Some Alabama Football and Texas A&M History

1942 Cotton Bowl – After going 7-2 in 1940, Alabama was unranked going into the 1941 season. The Crimson Tide rose to No. 7 in the AP Poll, before a 7-0, November loss to Vanderbilt. The Cotton Bowl pitted No. 20 Alabama vs.No. 9 Texas A&M. Alabama won in truly remarkable fashion. From Cotton Bowl records,

"Alabama made only one first down, gained just 59 yards on the ground, 16 in the air, and punted 16 times. But, the Crimson Tide scored 29 points — and won! Seven Aggie interceptions and five lost fumbles made first downs unnecessary."

The Crimson Tide had an interception return for a touchdown, a 72-yard punt return touchdown, and two, less than 25-yard touchdown drives after recovering Aggie fumbles. Alabama Football won the 1942 Cotton Bowl, 29-21. At halftime, three players, including one Tide player enlisted in the Navy. After the 1941 season, college football was significantly impacted by World War II.
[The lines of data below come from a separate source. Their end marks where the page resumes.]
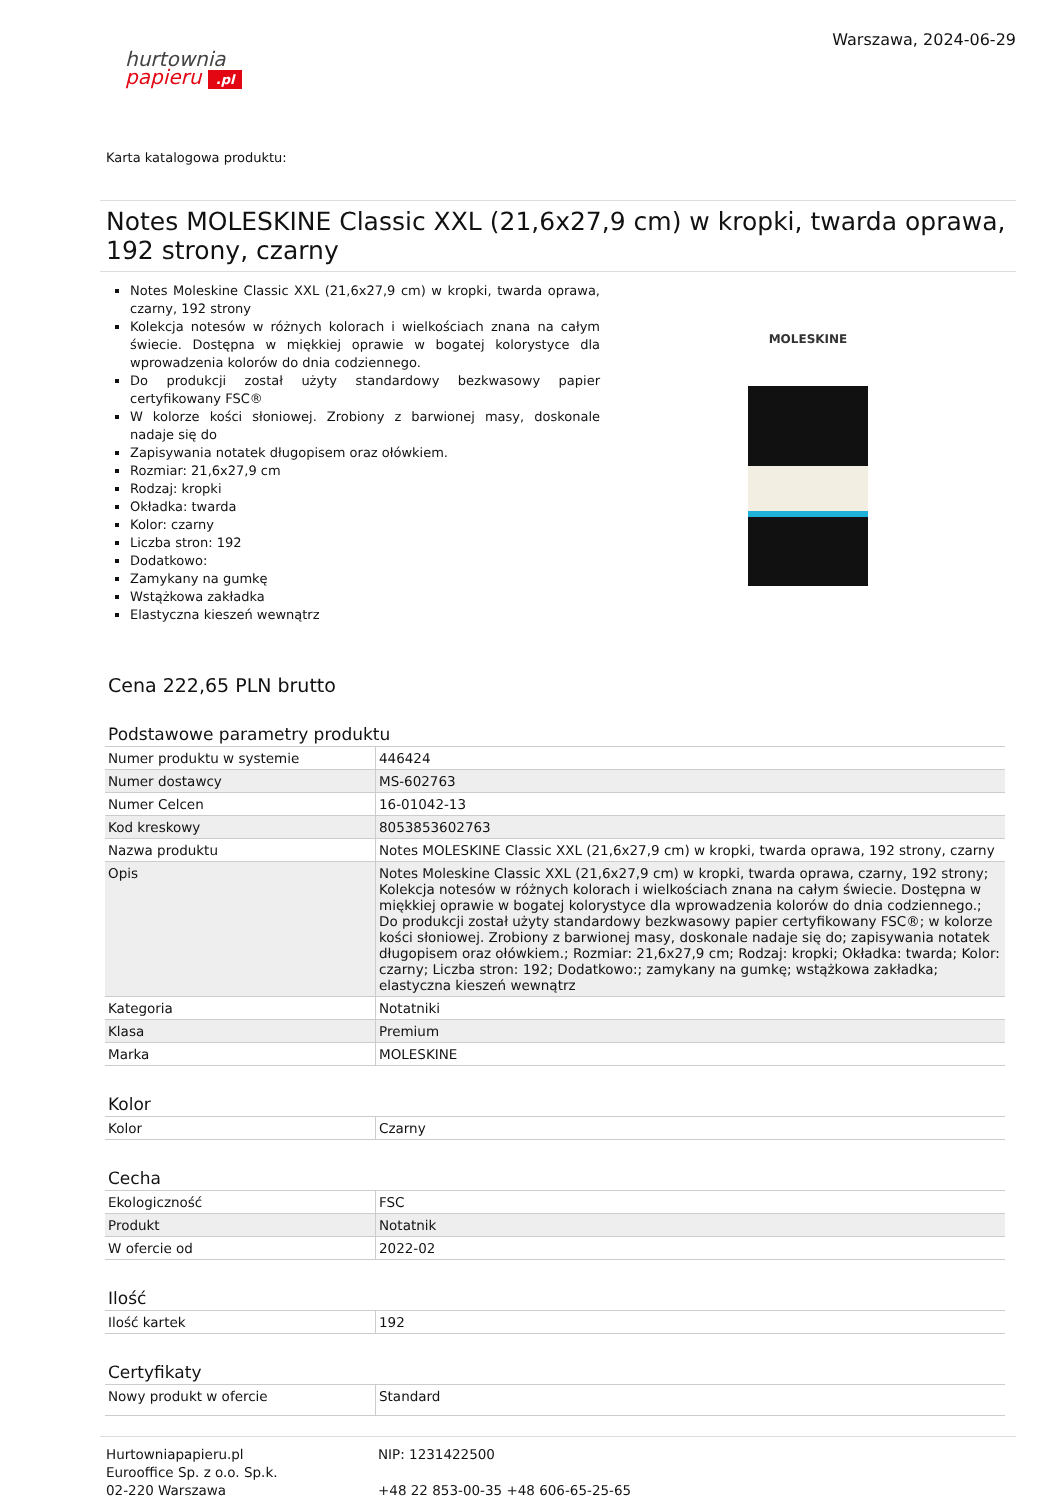hurtownia
papieru .pl
Warszawa, 2024-06-29
Karta katalogowa produktu:
Notes MOLESKINE Classic XXL (21,6x27,9 cm) w kropki, twarda oprawa, 192 strony, czarny
Notes Moleskine Classic XXL (21,6x27,9 cm) w kropki, twarda oprawa, czarny, 192 strony
Kolekcja notesów w różnych kolorach i wielkościach znana na całym świecie. Dostępna w miękkiej oprawie w bogatej kolorystyce dla wprowadzenia kolorów do dnia codziennego.
Do produkcji został użyty standardowy bezkwasowy papier certyfikowany FSC®
W kolorze kości słoniowej. Zrobiony z barwionej masy, doskonale nadaje się do
Zapisywania notatek długopisem oraz ołówkiem.
Rozmiar: 21,6x27,9 cm
Rodzaj: kropki
Okładka: twarda
Kolor: czarny
Liczba stron: 192
Dodatkowo:
Zamykany na gumkę
Wstążkowa zakładka
Elastyczna kieszeń wewnątrz
MOLESKINE
Cena 222,65 PLN brutto
Podstawowe parametry produktu
| Numer produktu w systemie | 446424 |
| Numer dostawcy | MS-602763 |
| Numer Celcen | 16-01042-13 |
| Kod kreskowy | 8053853602763 |
| Nazwa produktu | Notes MOLESKINE Classic XXL (21,6x27,9 cm) w kropki, twarda oprawa, 192 strony, czarny |
| Opis | Notes Moleskine Classic XXL (21,6x27,9 cm) w kropki, twarda oprawa, czarny, 192 strony; Kolekcja notesów w różnych kolorach i wielkościach znana na całym świecie. Dostępna w miękkiej oprawie w bogatej kolorystyce dla wprowadzenia kolorów do dnia codziennego.; Do produkcji został użyty standardowy bezkwasowy papier certyfikowany FSC®; w kolorze kości słoniowej. Zrobiony z barwionej masy, doskonale nadaje się do; zapisywania notatek długopisem oraz ołówkiem.; Rozmiar: 21,6x27,9 cm; Rodzaj: kropki; Okładka: twarda; Kolor: czarny; Liczba stron: 192; Dodatkowo:; zamykany na gumkę; wstążkowa zakładka; elastyczna kieszeń wewnątrz |
| Kategoria | Notatniki |
| Klasa | Premium |
| Marka | MOLESKINE |
Kolor
| Kolor | Czarny |
Cecha
| Ekologiczność | FSC |
| Produkt | Notatnik |
| W ofercie od | 2022-02 |
Ilość
| Ilość kartek | 192 |
Certyfikaty
| Nowy produkt w ofercie | Standard |
Hurtowniapapieru.pl
Eurooffice Sp. z o.o. Sp.k.
02-220 Warszawa
NIP: 1231422500
+48 22 853-00-35 +48 606-65-25-65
After winning the 1942 Cotton Bowl, the Crimson Tide finished 9-2. Decades later, in a difficult-to-justify decision, Alabama Football claimed a National Championship for the 1941 season. So it can be clumsily claimed the most unusual 1942 Cotton Bowl win, gave the Crimson Tide a championship. I have long believed the 1941 claim should have never been made and instead, a much stronger claim could have been for a 1945 Alabama Crimson Tide National Championship.